-------- Data for processing

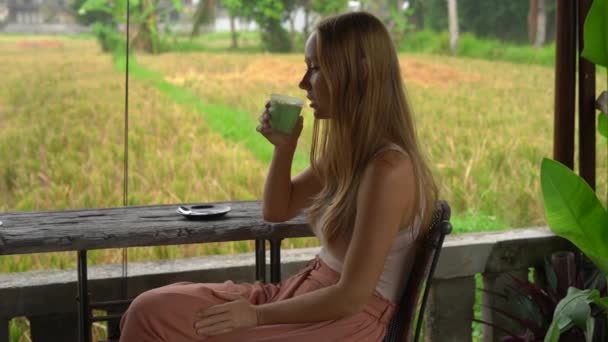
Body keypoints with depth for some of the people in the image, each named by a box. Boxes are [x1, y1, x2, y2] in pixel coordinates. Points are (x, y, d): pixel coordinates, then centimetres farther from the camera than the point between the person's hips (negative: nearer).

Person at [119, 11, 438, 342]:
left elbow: (351, 297, -22)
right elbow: (277, 211, 18)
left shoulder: (388, 168, -22)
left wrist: (258, 315, -15)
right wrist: (284, 145, 1)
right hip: (307, 296, 9)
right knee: (150, 310, -3)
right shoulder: (350, 150, 6)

----------------

Pull every line containing "left" out of the records.

*Answer for the task*.
left elbow: (351, 297, -22)
left shoulder: (388, 168, -22)
left wrist: (258, 315, -15)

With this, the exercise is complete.